** Passage to read follows **
Blog:Stormlord (Genesis/Mega Drive)
Scantily-clad fairy princesses have been entombed and strewn about a God-forsaken hellscape. It's up to you to rescue them in the action/puzzle game Stormlord, a conversion of a British computer game.
I own the Japanese Mega Drive version and recently dug it out. While it's not raved about by Sega fans, it's really not that bad, but there's lots of trial and error. You'll have to play it over and over again until you know the levels backwards and forwards. (Which I did. I finally beat it!)
As you progress, you'll find items such as keys, honey, and umbrellas to overcome obstacles. You'll need to figure out how and where to use or swap these items. The game will be an ass at times and, for example, throw in an extra door, thereby giving you an opportunity to waste a key, thereby leaving you unable to complete a level. That said, I don't feel the designers were as obnoxious as they could have been, at least as far as delibrately tricking the player is concerned. There are some tricky jumps and obnoxious enemies, though.
The graphics are pretty good and look pretty close to the Amiga from which they were ported. The music (by Lars Norpchen), while not quite as good as some of the computer versions, fits the game. All sound effects are samples.
As stated earlier, Stormlord originated in the UK and was released on several computer platforms. The Genesis/Mega Drive version was developed in the US by Punk Development, product development arm of publisher RazorSoft.
The fairies in Stormlord were originally naked in the computer versions, but they were covered up in the Genesis/Mega Drive version. Kevin Seghetti, who programmed the game for Punk under contract, has stated RazorSoft censored them voluntarily. However, another source of mine alledged Al Nilsen, Sega of America's Director of Marketing, was the only one who took issue with the nudity, according to a memo. As a result, Sega would not put their name on the game.
Said source also revealed that Genesis Stormlord was one of RazorSoft's worst-selling titles, and about 25,000 units were produced. That didn't stop them from announcing a Genesis version of the sequel, with the name Keeper of the Gates to disassociate it from the original. Development was being handled by 21st Century Entertainment, the successor of Stormlord's original publisher Hewson, but apparently the team wasn't organized enough to bring the game to completion.
Telenet Japan published the Mega Drive version in Japan through their Micro World subsidiary, which specialized in publishing games from the West. According to my source, they did so under the condition that the difficulty was toned down. You can take more hits, and you may have more continues. (I counted about five. The US manual says two.) Maybe that's why I enjoyed it. If you want to play Stormlord and it sounds a little daunting, this may be the version to try.
** End of Passage to read **
** Information provided follows **
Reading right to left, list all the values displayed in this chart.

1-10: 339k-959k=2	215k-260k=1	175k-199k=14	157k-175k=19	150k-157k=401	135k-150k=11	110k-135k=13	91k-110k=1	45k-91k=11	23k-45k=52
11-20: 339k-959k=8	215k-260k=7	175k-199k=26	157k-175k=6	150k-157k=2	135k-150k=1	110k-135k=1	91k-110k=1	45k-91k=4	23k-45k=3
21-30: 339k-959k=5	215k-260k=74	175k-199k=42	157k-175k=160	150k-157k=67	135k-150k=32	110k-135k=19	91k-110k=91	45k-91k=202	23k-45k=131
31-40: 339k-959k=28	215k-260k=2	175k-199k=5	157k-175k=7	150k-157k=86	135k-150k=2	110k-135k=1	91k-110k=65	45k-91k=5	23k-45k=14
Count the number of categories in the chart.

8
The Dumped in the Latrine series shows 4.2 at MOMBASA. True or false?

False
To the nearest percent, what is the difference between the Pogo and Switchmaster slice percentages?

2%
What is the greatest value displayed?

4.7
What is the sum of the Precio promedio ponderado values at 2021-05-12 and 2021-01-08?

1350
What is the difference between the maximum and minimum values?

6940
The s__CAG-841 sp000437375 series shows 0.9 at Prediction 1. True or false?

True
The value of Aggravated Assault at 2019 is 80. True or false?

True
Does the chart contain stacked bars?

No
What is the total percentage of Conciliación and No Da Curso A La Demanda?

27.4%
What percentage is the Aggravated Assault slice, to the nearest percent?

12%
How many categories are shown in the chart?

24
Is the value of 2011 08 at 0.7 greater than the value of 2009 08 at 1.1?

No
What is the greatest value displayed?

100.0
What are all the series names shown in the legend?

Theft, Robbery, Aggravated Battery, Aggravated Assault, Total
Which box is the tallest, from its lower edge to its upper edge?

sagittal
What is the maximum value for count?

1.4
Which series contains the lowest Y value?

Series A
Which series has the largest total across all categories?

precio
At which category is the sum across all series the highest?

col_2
** End of Information provided **
What is expected: Copy the part of the Stormlord blog post between "The fairies in" and "on the game.", inclusive, changing "naked" to "unclothed". You won't need the data for this.

Solution to this exercise:
The fairies in Stormlord were originally unclothed in the computer versions, but they were covered up in the Genesis/Mega Drive version. Kevin Seghetti, who programmed the game for Punk under contract, has stated RazorSoft censored them voluntarily. However, another source of mine alledged Al Nilsen, Sega of America's Director of Marketing, was the only one who took issue with the nudity, according to a memo. As a result, Sega would not put their name on the game.